This is Who I Am
Welcome! My name is Al Van Abbema. I was born on a farm in northwest Iowa in 1936. I was nine years old when World War II ended. By the time I left for the Marine Corps in 1954 my mother had given birth to thirteen of us. Eleven of us are still living, all over 55 years old, and all in pretty good health.
In our growing up years we had measles, chicken pox, mumps and whooping cough. Many of us had all of them. Another large family in our neighborhood was quarantined an entire summer with small pox. I had a classmate with polio. During the winter our house was never entirely free of colds or flu. By today's criteria our diet was unhealthy; potatoes and gravy five or six times a week and lots of cookies, pastries, and deserts. My parents bought white flour and white sugar in 100 pound bags. Everything was home cooked and annual canning was a major undertaking. In that era it was a mother's goal to 'put some meat on those bones'. Animal fat, sugar, and starch from flour served that purpose well.
How did we survive all the disease and heavy diet? I think there are two reasons. First, we were calorie burners. No couch potatoes (no TV)! In a large family everyone had chores to do beginning at an early age. It was crowded in our house so we played outside, summer and winter, all day and often well after dark.
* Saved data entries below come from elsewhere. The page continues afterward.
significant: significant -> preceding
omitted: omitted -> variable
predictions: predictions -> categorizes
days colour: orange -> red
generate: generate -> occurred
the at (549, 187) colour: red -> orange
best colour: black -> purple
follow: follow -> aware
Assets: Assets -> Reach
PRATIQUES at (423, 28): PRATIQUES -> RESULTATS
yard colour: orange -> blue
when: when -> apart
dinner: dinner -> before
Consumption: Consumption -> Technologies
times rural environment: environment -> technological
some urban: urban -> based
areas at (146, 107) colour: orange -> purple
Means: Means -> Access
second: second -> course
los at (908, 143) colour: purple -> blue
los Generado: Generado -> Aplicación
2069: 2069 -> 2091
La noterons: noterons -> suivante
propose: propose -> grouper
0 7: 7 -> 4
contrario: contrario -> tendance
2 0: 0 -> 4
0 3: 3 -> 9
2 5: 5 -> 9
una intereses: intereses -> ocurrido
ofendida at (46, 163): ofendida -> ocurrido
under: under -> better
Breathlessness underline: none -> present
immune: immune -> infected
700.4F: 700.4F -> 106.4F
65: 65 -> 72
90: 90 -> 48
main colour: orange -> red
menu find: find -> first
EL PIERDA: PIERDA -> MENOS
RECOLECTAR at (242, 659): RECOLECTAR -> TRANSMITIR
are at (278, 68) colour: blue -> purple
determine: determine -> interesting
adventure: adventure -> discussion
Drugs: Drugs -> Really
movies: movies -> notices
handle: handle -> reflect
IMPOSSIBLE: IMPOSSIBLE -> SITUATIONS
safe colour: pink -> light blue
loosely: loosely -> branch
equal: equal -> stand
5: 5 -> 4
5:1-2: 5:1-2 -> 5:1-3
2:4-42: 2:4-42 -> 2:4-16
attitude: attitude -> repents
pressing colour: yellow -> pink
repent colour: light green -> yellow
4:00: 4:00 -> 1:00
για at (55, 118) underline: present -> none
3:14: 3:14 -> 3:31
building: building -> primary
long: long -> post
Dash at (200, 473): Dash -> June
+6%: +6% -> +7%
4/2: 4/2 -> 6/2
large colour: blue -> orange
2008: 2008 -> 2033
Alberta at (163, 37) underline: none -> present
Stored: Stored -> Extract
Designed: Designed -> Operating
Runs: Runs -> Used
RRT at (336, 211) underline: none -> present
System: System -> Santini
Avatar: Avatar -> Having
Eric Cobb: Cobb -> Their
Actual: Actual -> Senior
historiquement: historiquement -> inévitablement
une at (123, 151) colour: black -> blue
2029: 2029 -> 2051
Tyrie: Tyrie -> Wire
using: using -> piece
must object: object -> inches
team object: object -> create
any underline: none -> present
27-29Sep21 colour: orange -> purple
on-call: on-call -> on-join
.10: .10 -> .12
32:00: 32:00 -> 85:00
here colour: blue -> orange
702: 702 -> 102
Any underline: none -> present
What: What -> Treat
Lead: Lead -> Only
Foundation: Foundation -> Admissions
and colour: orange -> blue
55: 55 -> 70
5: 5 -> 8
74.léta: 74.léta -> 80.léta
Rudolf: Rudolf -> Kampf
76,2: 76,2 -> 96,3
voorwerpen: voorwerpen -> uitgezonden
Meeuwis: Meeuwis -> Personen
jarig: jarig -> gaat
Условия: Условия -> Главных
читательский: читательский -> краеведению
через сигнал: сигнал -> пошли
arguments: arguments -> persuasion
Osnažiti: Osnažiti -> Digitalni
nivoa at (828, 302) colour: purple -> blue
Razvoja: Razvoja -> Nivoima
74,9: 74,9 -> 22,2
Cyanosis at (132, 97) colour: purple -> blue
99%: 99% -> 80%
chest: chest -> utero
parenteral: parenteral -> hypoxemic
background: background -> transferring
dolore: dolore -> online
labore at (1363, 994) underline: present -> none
Indoor entertainment was mainly reading and sleep came easily and early. The second thing is that I'm sure our immune systems were stronger and healthier. I believe that challenging the immune system, like weight lifting, makes it stronger and we challenged ours. In spite of never ending sickness, flu and colds I don't recall ever taking prescription drugs and the only supplement I remember is cod liver oil...liquid...every day in the winter time.
I give you this background to illustrate the sharp contrast in health lifestyles I have witnessed in my lifetime. I lived in a time when obesity was a rarity, especially among children, and not an epidemic. Processed foods from boxes and cans were the exception and not the rule. Doctors prescribed drugs only after all other treatment failed and not as a first option.
I am now 73 years old, happy, and healthy. I have three children and seven grandchildren. I live a very simple life in a small motor home. The southwest Arizona desert is my winter home and the mountains of Colorado, Utah and Arizona my summer home. I walk 3 or 4 miles a day (a lot of it barefoot), ride bike, work out with weights and do yoga type stretching exercises. I eat fresh foods. The only thing I buy in cans is fish and beans and the only thing I buy in boxes is high fiber cereal. I am not implying that preserved foods are bad for you. In fact preservation, particularly canning actually enhances some foods. I just prefer fresh. I have not had white sugar or white flower in my cupboard for over ten years. I put real effort into staying healthy and feeling good.
I am not a health professional. My background is in manufacturing engineering. What I present on this website comes from experience and lots of research. My main focus is that each person should take total responsibility for his or her own health. The body is a miraculous creation whose natural condition is wellness. I recognize that modern medicine has improved and saved many lives but I think that invasive procedures and pharmaceuticals should be final resorts and not priority treatment. If each of us put as much effort into our physical, mental, and spiritual wellness as we do into making money we would be a super race. Nothing is more important than feeling good. Enjoy the journey.